Honda CRF230L
- Manufacturer: Honda
- Production: 2008–2009
- Assembly: Japan
- Predecessor: Honda XL185
- Successor: Honda CRF250L
- Class: Dual-sport
- Engine: 223 cc (13.6 cu in) air-cooled 2V SOHC single
- Bore / stroke: 65 mm × 66 mm (2.6 in × 2.6 in)
- Compression ratio: 9.0:1
- Ignition type: CDI (Capacitive Discharge)
- Transmission: Wet multiplate clutch, 6-speed, chain
- Frame type: Steel Semi-double cradle
- Suspension: Showa Front: telescopic fork, 8" travel Rear: monoshock 6" travel
- Brakes: Nissin hydraulic discs Front: 240 mm 2 piston Rear: 220 mm
- Tires: Bridgestone. Front: 2.75-21M/C 45P Rear: 120/80-18M/C 62
- Rake, trail: 26°, 103 mm (4.1 in)
- Wheelbase: 1,340 mm (53 in)
- Dimensions: L: 2,072 mm (81.6 in) W: 848 mm (33.4 in) H: 1,113 mm (43.8 in)

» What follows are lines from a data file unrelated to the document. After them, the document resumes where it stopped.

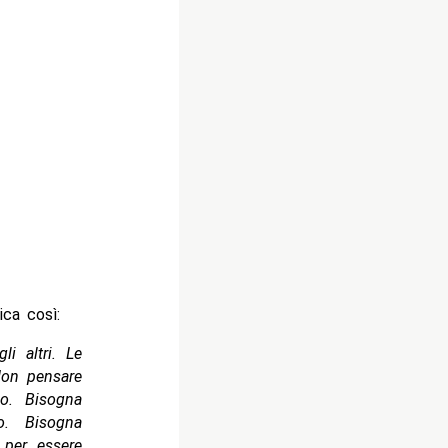
ca così:
i altri. Le
Non pensare
do. Bisogna
o. Bisogna
 per essere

- Seat height: 32 in (810 mm)
- Weight: 113.5 kg (250 lb) (dry) 121.5 kg (268 lb) (wet)
- Fuel capacity: 2.3 US gal (8.7 L; 1.9 imp gal)

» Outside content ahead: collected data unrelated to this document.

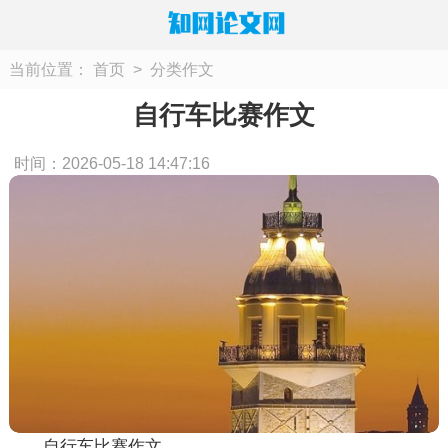
当前位置：
首页
>
分类作文
自行车比赛作文
时间：2026-05-18 14:47:16
自行车比赛作文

- Fuel consumption: 100 mpg_{‑US} (43 km/L) at 35 mph

= Honda CRF230L =

The Honda CRF230L is a dual-sport motorcycle made by Honda from 2008 to 2009. It was designed to be a small, lightweight, affordable dual sport for beginner riders, commuters, or adventure riders. It was sold in the U.S. and Canada.

==History==
The CRF230L was created as the successor to the XL185S. It was Honda's first new dual sport in 16 years since the introduction of the XR650L in 1992. It was marketed as a road legal version of the CRF230F, hence the name "CRF" instead of XR or XL as with earlier Honda dual sports, despite having a different frame and engine from Honda's other CRF formats.